**Text for analysis**.
+++
CORPORATE finance executives have nominated Croesus Mining’s purchase of Central Norseman Gold as WA’s top deal for 2002.

The $65 million Croesus-Great Central deal gained high praise from nearly every corporate finance executive surveyed by WA Business News.

Iluka Resources’ $130 million takeover of Basin Minerals and the $100 million merger of Perilya and Ranger Minerals also rated highly in the survey.

Prime Corporate finance director Liam Twigger described the Central Norseman acquisition as a “bold” move, following Croesus’ earlier acquisition of the Davyhurst gold mine.

“It meant that Croesus was utilising its balance sheet and cash reserves,” Mr Twigger said.

“Their market cap has grown, as has the stature of their management team led by managing director Mike Ivey.”

Hartley’s corporate finance director Richard Simpson agreed the Croesus deal was the “standout” transaction of the year.

The success of the merger is reflected in the strong growth in Croesus’ share price, from 29 cents at the time of the merger to about 85 cents currently.

Croesus also raised $12.5 million through the issue if $1 convertible notes and they are now worth close to $2.50.

“So in summary, Croesus has made some people very good money this year, Mr Simpson said.

Gresham Advisory Partners director Michael Ashforth advised Croesus on the acquisition.

“Mike Ivey and his team must get full credit for identifying the opportunity to create substantial value for Croesus shareholders and for having the confidence to put everything on the line to deliver that value,” Mr Ashforth said. 

“Where Gresham played a key role was in developing and implementing a structure that won WMC’s support and allowed Croesus, with a market cap of less than $30 million, to buy an asset worth $65 to $70 million.”

Gresham also advised Iluka on its successful takeover of Basin Minerals.

This deal combined the two companies’ projects in Victoria’s Murray Basin, considered the most prospective new mineral sands province anywhere in the world.

Iluka gained control of most of the assets identified in the Murray Basin and reinforced its position as market leader in the global rutile and zircon markets.

Earlier attempts by Iluka to lift its exposure to the Murray Basin, including an attempted takeover of Bemax, had not been successful.

Mr Ashforth attributed the success of the Basin Minerals deal to three things.

“First, a compelling value case and solid preparation – Iluka undertook about nine months of work before the deal was announced,” Mr Ashforth said. 

“Second, Gresham’s ability to assist Iluka and Basin reach agreement on all the issues needed to give the market confidence that the takeover would be successful. 

“Third, rapid implementation enabled the offer to be declared unconditional just three weeks after it opened.” 

In contrast, the Ranger-Perilya merger was one of the most challenging transactions completed last year.

It featured competing take-over offers, court challenges, regulatory intervention, capital raisings and corporate governance issues.

Not surprisingly, therefore, it was nominated as one of

the deals of the year by two of the law firms involved – Clayton Utz and Blake Dawson Waldron.

The merger proceeded in challenging circumstances, since Ranger was the subject of a hostile takeover bid by Revesco.
+++
**Work task**. In the article on WA's top deals of 2002, retype the passage from "Croesus also raised" to "on the acquisition." word for word.

**Data extract**.
+++
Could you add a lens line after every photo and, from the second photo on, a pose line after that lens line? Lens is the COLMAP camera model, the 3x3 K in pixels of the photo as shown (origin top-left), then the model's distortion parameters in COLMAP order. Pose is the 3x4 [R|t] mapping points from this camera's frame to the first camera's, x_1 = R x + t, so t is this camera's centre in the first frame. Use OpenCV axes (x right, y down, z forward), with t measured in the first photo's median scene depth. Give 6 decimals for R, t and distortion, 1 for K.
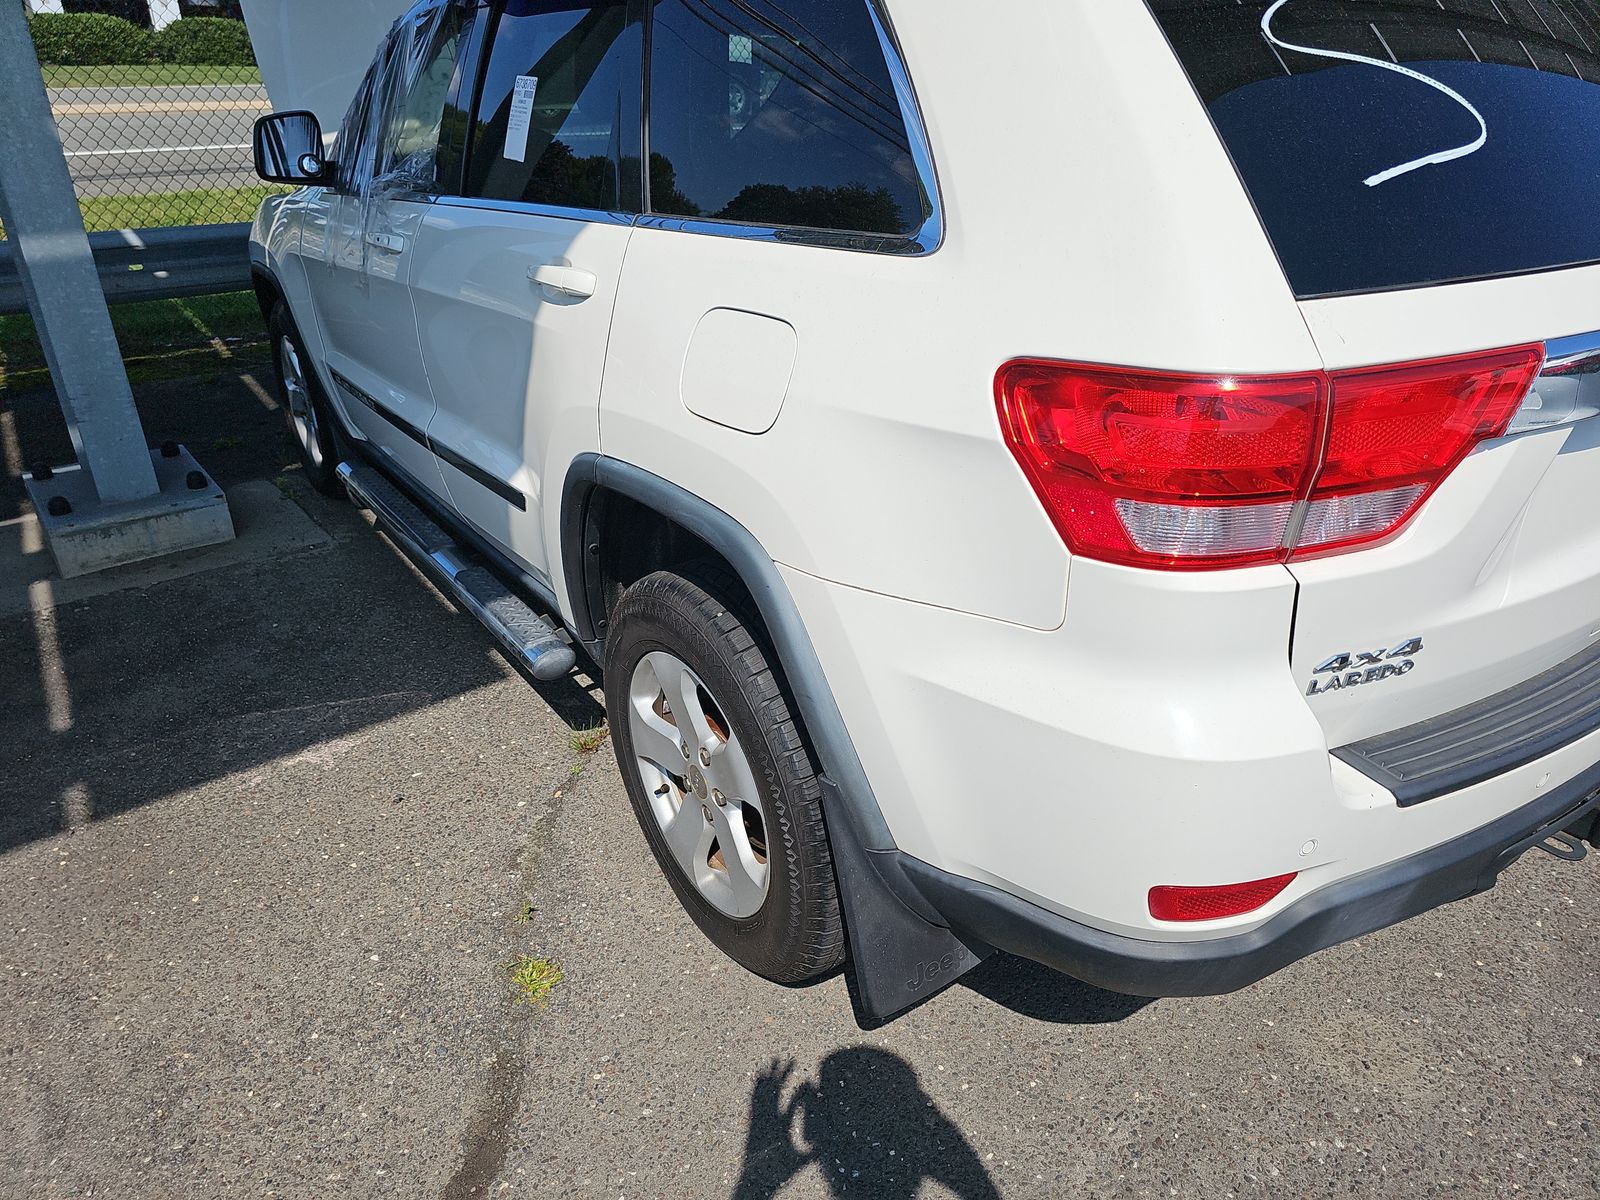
lens RADIAL K [[1064.2, 0, 801.8], [0, 1064.2, 606.6], [0, 0, 1]] dist [0.015131, -0.026913]
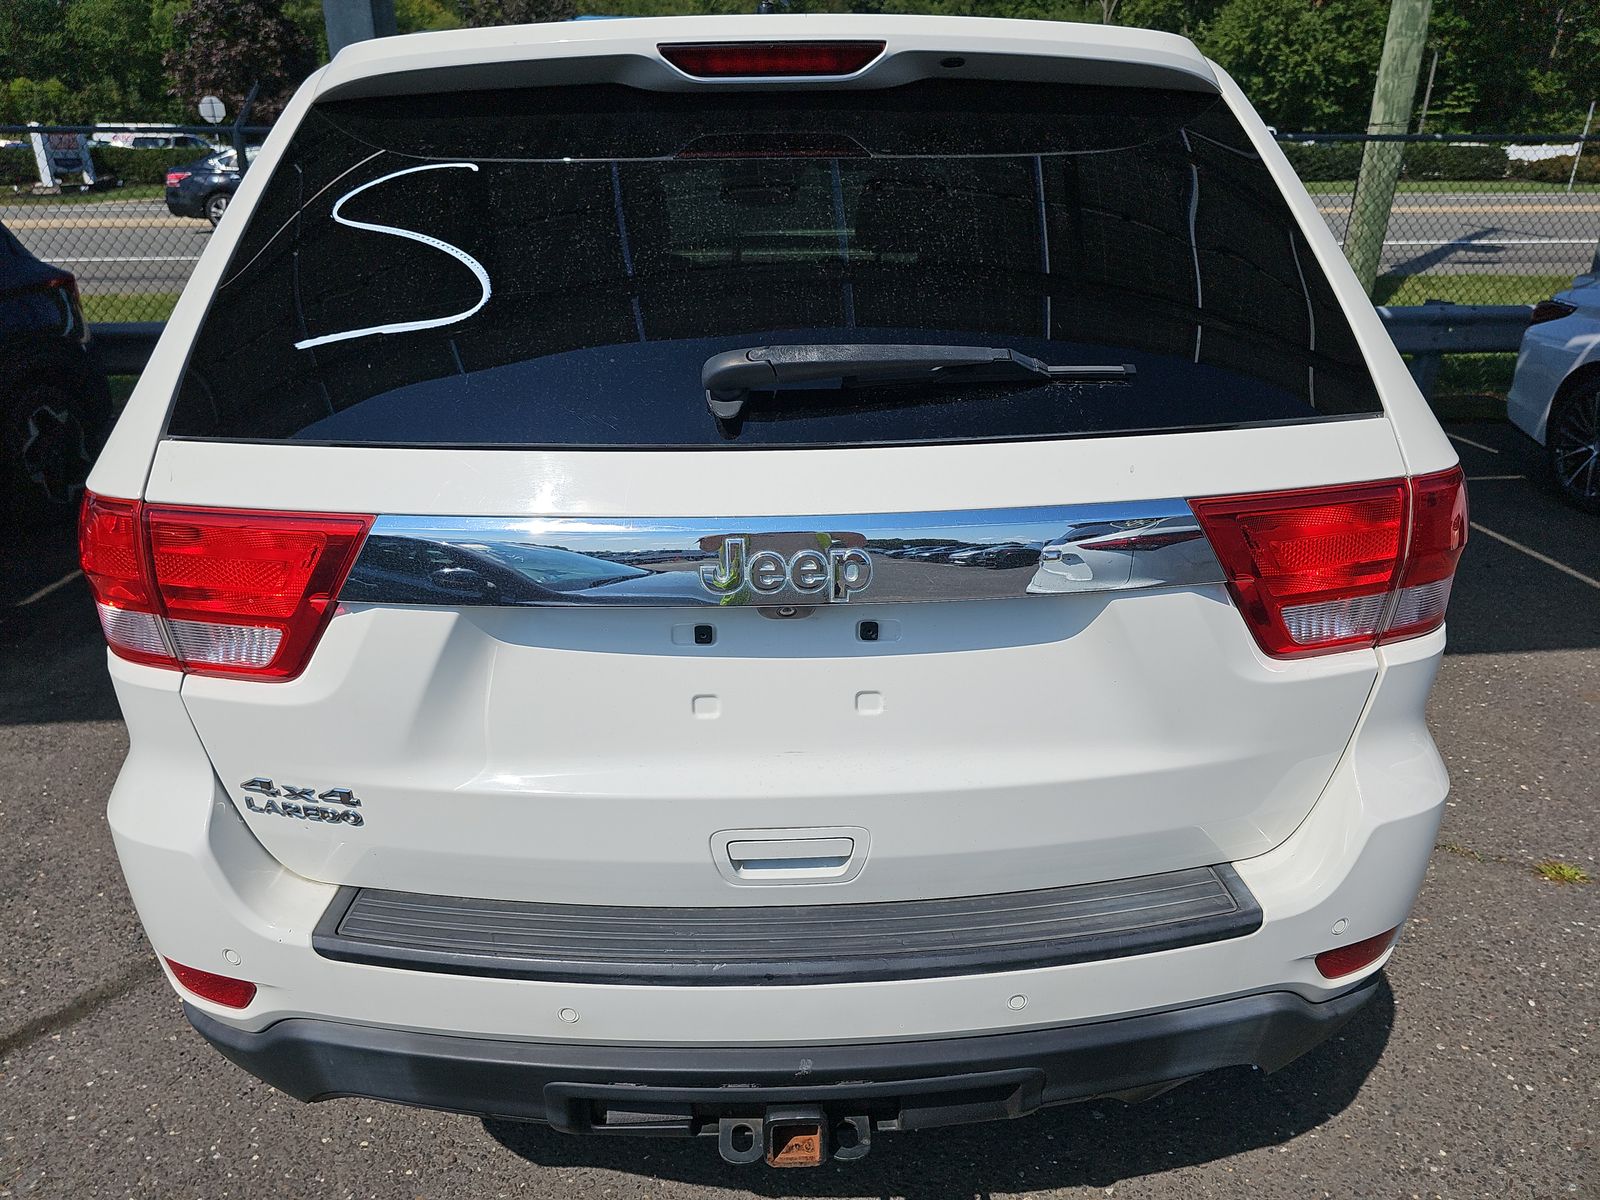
lens RADIAL K [[1064.2, 0, 799.6], [0, 1064.2, 595.5], [0, 0, 1]] dist [0.015131, -0.026913]
pose [[0.837162, 0.198453, -0.509682, 1.436322], [-0.251518, 0.967163, -0.036542, -0.222149], [0.485693, 0.158786, 0.859587, 0.329289]]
+++
**Output of the task**.
Croesus also raised $12.5 million through the issue if $1 convertible notes and they are now worth close to $2.50.

“So in summary, Croesus has made some people very good money this year, Mr Simpson said.

Gresham Advisory Partners director Michael Ashforth advised Croesus on the acquisition.